Reasons Cryptocurrencies Are So Popular
Not everyone appears to support cryptocurrency in their economy, but their popularity has been explosive over the past few years. Below are a few reasons why crypto is all the rage right now:
- Security and versatility: They guarantee additional safety and anonymity when transacting digitally compared to traditional alternatives.
- Appreciation: They are increasingly appreciating in value, especially major coins like Ethereum and Bitcoin.
- Diversity: Crypto traders have a broad range of currencies to choose from, and the trading platforms are ever-increasing.
- Decentralization: There is no interference from central banks, thus immune to economic effects like inflation.
Is Crypto A Good Investment?
Over the past few years, cryptocurrencies have shown an enormous increase in value. However, many people have cast doubt over the stability of crypto. Some view it as the currency of the future, while others criticize cryptocurrency trading for the notion that the greater fool investment theory is at play. This is where you purchase an asset trusting that the next buyer will pay more for it.

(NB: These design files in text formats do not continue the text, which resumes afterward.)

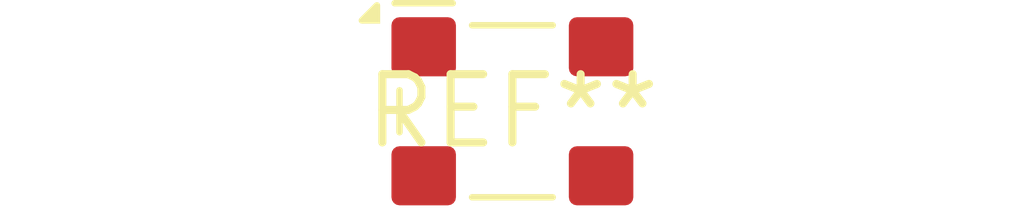
<source format=kicad_pcb>
(kicad_pcb (version 20240108) (generator pcbnew)

  (general
    (thickness 1.6)
  )

  (paper "A4")
  (layers
    (0 "F.Cu" signal)
    (31 "B.Cu" signal)
    (32 "B.Adhes" user "B.Adhesive")
    (33 "F.Adhes" user "F.Adhesive")
    (34 "B.Paste" user)
    (35 "F.Paste" user)
    (36 "B.SilkS" user "B.Silkscreen")
    (37 "F.SilkS" user "F.Silkscreen")
    (38 "B.Mask" user)
    (39 "F.Mask" user)
    (40 "Dwgs.User" user "User.Drawings")
    (41 "Cmts.User" user "User.Comments")
    (42 "Eco1.User" user "User.Eco1")
    (43 "Eco2.User" user "User.Eco2")
    (44 "Edge.Cuts" user)
    (45 "Margin" user)
    (46 "B.CrtYd" user "B.Courtyard")
    (47 "F.CrtYd" user "F.Courtyard")
    (48 "B.Fab" user)
    (49 "F.Fab" user)
    (50 "User.1" user)
    (51 "User.2" user)
    (52 "User.3" user)
    (53 "User.4" user)
    (54 "User.5" user)
    (55 "User.6" user)
    (56 "User.7" user)
    (57 "User.8" user)
    (58 "User.9" user)
  )

  (setup
    (pad_to_mask_clearance 0)
    (pcbplotparams
      (layerselection 0x00010fc_ffffffff)
      (plot_on_all_layers_selection 0x0000000_00000000)
      (disableapertmacros false)
      (usegerberextensions false)
      (usegerberattributes false)
      (usegerberadvancedattributes false)
      (creategerberjobfile false)
      (dashed_line_dash_ratio 12.000000)
      (dashed_line_gap_ratio 3.000000)
      (svgprecision 4)
      (plotframeref false)
      (viasonmask false)
      (mode 1)
      (useauxorigin false)
      (hpglpennumber 1)
      (hpglpenspeed 20)
      (hpglpendiameter 15.000000)
      (dxfpolygonmode false)
      (dxfimperialunits false)
      (dxfusepcbnewfont false)
      (psnegative false)
      (psa4output false)
      (plotreference false)
      (plotvalue false)
      (plotinvisibletext false)
      (sketchpadsonfab false)
      (subtractmaskfromsilk false)
      (outputformat 1)
      (mirror false)
      (drillshape 1)
      (scaleselection 1)
      (outputdirectory "")
    )
  )

  (net 0 "")

  (footprint "Sharp_GP2S700HCP" (layer "F.Cu") (at 0 0))

)

</source>
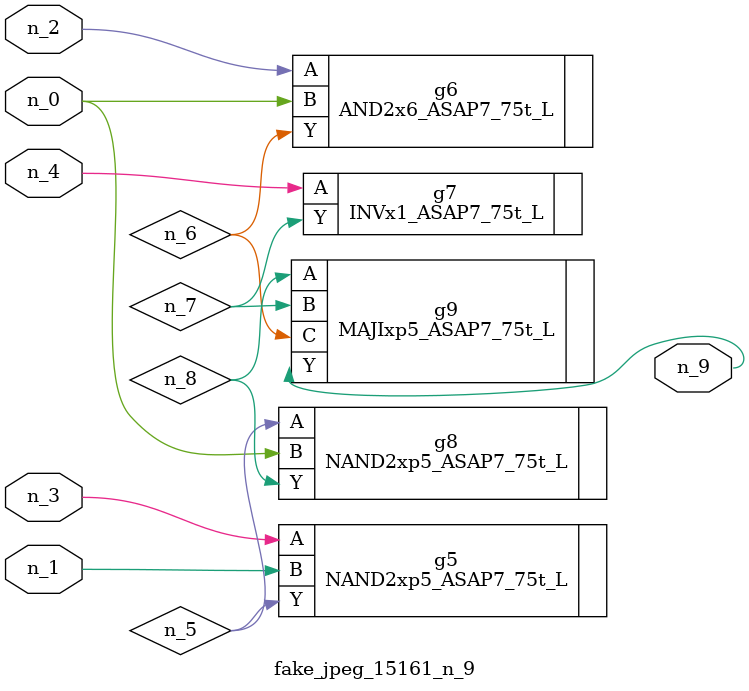
<source format=v>
module fake_jpeg_15161_n_9 (n_3, n_2, n_1, n_0, n_4, n_9);

input n_3;
input n_2;
input n_1;
input n_0;
input n_4;

output n_9;

wire n_8;
wire n_6;
wire n_5;
wire n_7;

NAND2xp5_ASAP7_75t_L g5 ( 
.A(n_3),
.B(n_1),
.Y(n_5)
);

AND2x6_ASAP7_75t_L g6 ( 
.A(n_2),
.B(n_0),
.Y(n_6)
);

INVx1_ASAP7_75t_L g7 ( 
.A(n_4),
.Y(n_7)
);

NAND2xp5_ASAP7_75t_L g8 ( 
.A(n_5),
.B(n_0),
.Y(n_8)
);

MAJIxp5_ASAP7_75t_L g9 ( 
.A(n_8),
.B(n_7),
.C(n_6),
.Y(n_9)
);


endmodule
</source>
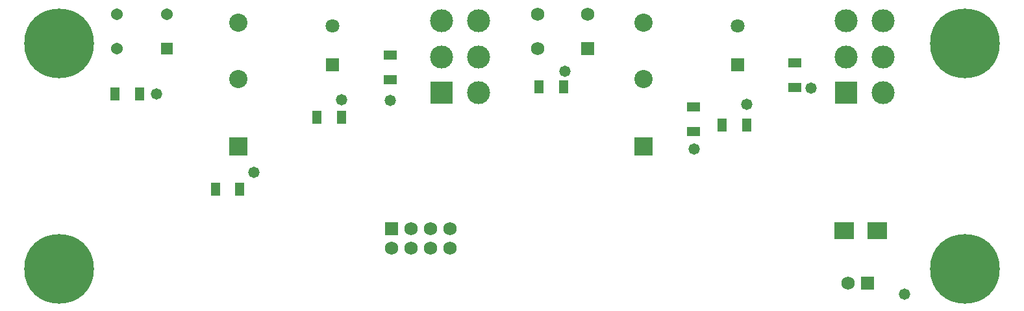
<source format=gts>
G04*
G04 #@! TF.GenerationSoftware,Altium Limited,Altium Designer,20.1.12 (249)*
G04*
G04 Layer_Color=8388736*
%FSLAX25Y25*%
%MOIN*%
G70*
G04*
G04 #@! TF.SameCoordinates,2B819FEC-D567-4356-858B-597537979E9D*
G04*
G04*
G04 #@! TF.FilePolarity,Negative*
G04*
G01*
G75*
%ADD17R,0.09843X0.09055*%
%ADD18R,0.04737X0.06706*%
%ADD19R,0.06706X0.04737*%
%ADD20R,0.09363X0.09363*%
%ADD21C,0.11824*%
%ADD22C,0.06902*%
%ADD23R,0.06902X0.06902*%
%ADD24R,0.06863X0.06863*%
%ADD25R,0.07099X0.07099*%
%ADD26C,0.07099*%
%ADD27C,0.06063*%
%ADD28R,0.06063X0.06063*%
%ADD29C,0.09363*%
%ADD30R,0.11824X0.11824*%
%ADD31C,0.06863*%
%ADD32C,0.35800*%
%ADD33C,0.05800*%
D17*
X542965Y379000D02*
D03*
X526035D02*
D03*
D18*
X203083Y400500D02*
D03*
X369201Y453000D02*
D03*
X381799D02*
D03*
X255201Y437500D02*
D03*
X267799D02*
D03*
X215681Y400500D02*
D03*
X463362Y433500D02*
D03*
X475961D02*
D03*
X151642Y449500D02*
D03*
X164240D02*
D03*
D19*
X293000Y469500D02*
D03*
X500500Y465299D02*
D03*
Y452701D02*
D03*
X448500Y442799D02*
D03*
X293000Y456902D02*
D03*
X448500Y430201D02*
D03*
D20*
X215035Y422614D02*
D03*
X422941D02*
D03*
D21*
X319087Y468579D02*
D03*
X526992D02*
D03*
X338102Y487083D02*
D03*
Y468579D02*
D03*
Y450075D02*
D03*
X319087Y487083D02*
D03*
X546008D02*
D03*
Y468579D02*
D03*
Y450075D02*
D03*
X526992Y487083D02*
D03*
D22*
X528000Y352000D02*
D03*
X303500Y380000D02*
D03*
X313500D02*
D03*
X323500D02*
D03*
X293500Y370000D02*
D03*
X303500D02*
D03*
X313500D02*
D03*
X323500D02*
D03*
D23*
X538000Y352000D02*
D03*
X293500Y380000D02*
D03*
D24*
X394201Y472831D02*
D03*
D25*
X263232Y464465D02*
D03*
X471138D02*
D03*
D26*
X263232Y484465D02*
D03*
X471138D02*
D03*
D27*
X152705Y490547D02*
D03*
X178295D02*
D03*
X152705Y472831D02*
D03*
D28*
X178295D02*
D03*
D29*
X215035Y486000D02*
D03*
Y457260D02*
D03*
X422941Y486000D02*
D03*
Y457260D02*
D03*
D30*
X319087Y450075D02*
D03*
X526992D02*
D03*
D31*
X368610Y490547D02*
D03*
X394201D02*
D03*
X368610Y472831D02*
D03*
D32*
X123000Y475500D02*
D03*
Y359500D02*
D03*
X588000Y475500D02*
D03*
Y359500D02*
D03*
D33*
X449000Y421000D02*
D03*
X382500Y461000D02*
D03*
X557000Y346500D02*
D03*
X173000Y449500D02*
D03*
X223000Y409000D02*
D03*
X268000Y446500D02*
D03*
X509000Y452500D02*
D03*
X293000Y446201D02*
D03*
X476000Y444000D02*
D03*
M02*

</source>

Despite its incredible performance, growing popularity, and increasing acceptance by everyday vendors, cryptocurrency still has a significant level of criticism and resistance in modern society. Some critics like Warren Buffet actually have justifiable reasons for their sentiments. From a long-term perspective, say twenty years from now, it is tricky to tell with certainty whether crypto is a great investment or not. However, the writing is on the wall, and one thing is for sure. It is safe to say that only time will tell but the earlier you invest the higher you can profit from it.
To sum it all up, crypto cryptocurrencies provide a myriad of perks compared to traditional currencies. Some of these include increased safety, anonymity, accountability, and convenience. Trading investors also get an enormous chance to maximize their gains without worrying about government interference, inflation, and other economic impacts.
Moreover, there are numerous software and technological resources to help miners and traders these days, so you could be making some decent money without doing much lifting. You just have to be keen on the platforms you choose, the coins you pick, and the trading approaches you use.